Com tantos abusos aos quais as negras são sujeitas,
destruir um estereótipo de fragilidade não é nem de longe uma de suas
demandas mais urgentes
Por Jarid Arraes, no Blogueiras Negras
Há muito tempo, o feminismo vem combatendo a ideia de que o sexo
feminino é o “sexo frágil”. Para muita gente, essa é uma das principais
reivindicações que representam o feminismo – tanto para quem está de
fora, quanto para muitas das próprias ativistas dentro do movimento. No
entanto, a questão é bem mais profunda e há outras nuances que quase
sempre são deixadas de lado na luta pela igualdade. Afinal, as mulheres
negras nunca foram vistas como fisicamente frágeis. Com tantos abusos
aos quais as negras são sujeitas, destruir um estereótipo de fragilidade
não é nem de longe uma de suas demandas mais urgentes.
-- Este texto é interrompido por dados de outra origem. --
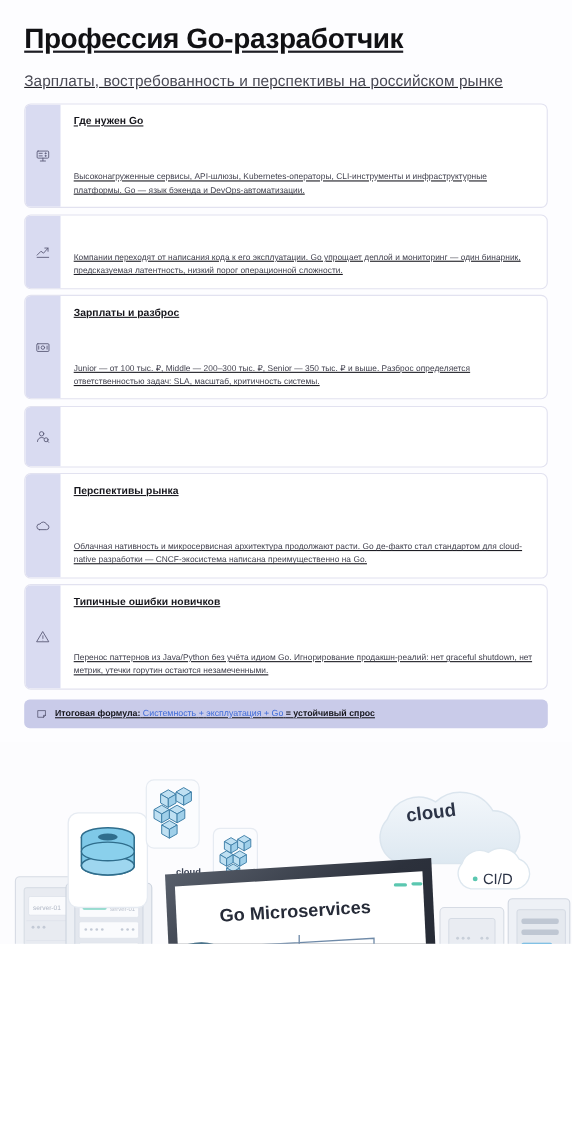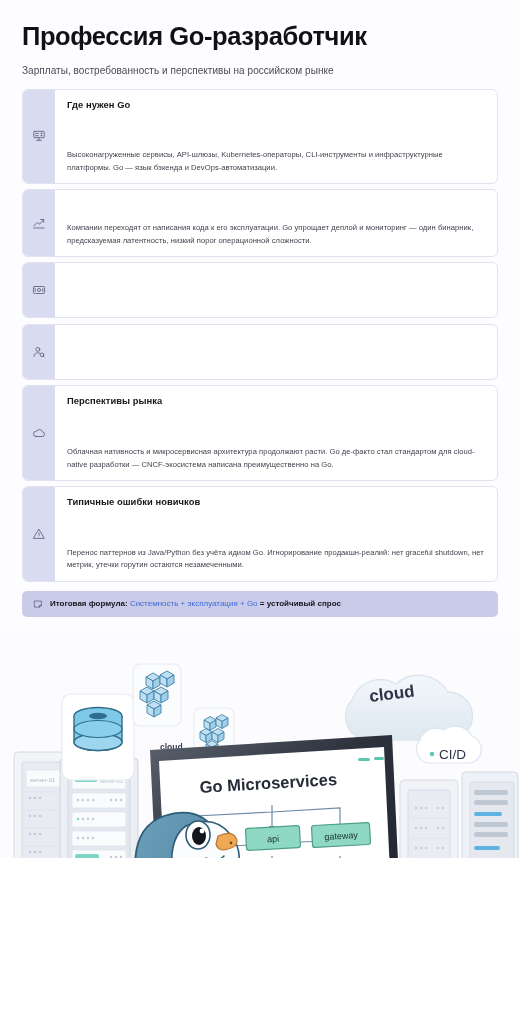"Профессия Go-разработчик" .page { text-decoration: none -> underline }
É importante entender que a mulher tida como frágil devido aos
valores machistas da sociedade é sempre a mulher branca, especialmente
aquela de classe privilegiada, que possui certo poder de consumo e que é
pressionada a atingir os padrões de pureza, delicadeza e fragilidade
femininas. A mulher negra brasileira nunca se encaixou nesses parâmetros
e nem poderia: ela é protagonista de vários séculos de exploração,
escravidão sexual e trabalho braçal forçado. Enquanto à mulher branca é
imposto o ideal feminino de pureza cristã, a mulher negra é
hipersexualizada e vista como promíscua, sendo relegada ao papel de
“Pombagira”, que pertuba o sono da “inocente” dona de casa –
constituindo uma teia de discriminação e hipersexualização racialmente
seletiva.
Na cultura brasileira, é impossível pensar em mulheres negras como
pessoas frágeis. São as negras que, em sua maioria, começam a trabalhar
desde jovens para ajudar a família e precisam largar os estudos para
cuidar da roça ou limpar a casa de pessoas brancas como empregadas
domésticas. Em incontáveis casos, senhoras negras de idade contam
histórias de trabalho contínuo sem qualquer descanso, criando os filhos
dos brancos, cuidando da faxina de residências e centros comerciais,
transportando cargas e permanecendo em pé dias inteiros enquanto
trabalham, sem receber qualquer direito trabalhista ou pausa para
repouso. Diferente da mulher branca, a mulher negra jamais teve de
reivindicar o direito de trabalhar fora, uma vez que vem exercendo esse
tipo de serviço há vários séculos, mesmo contra a sua vontade.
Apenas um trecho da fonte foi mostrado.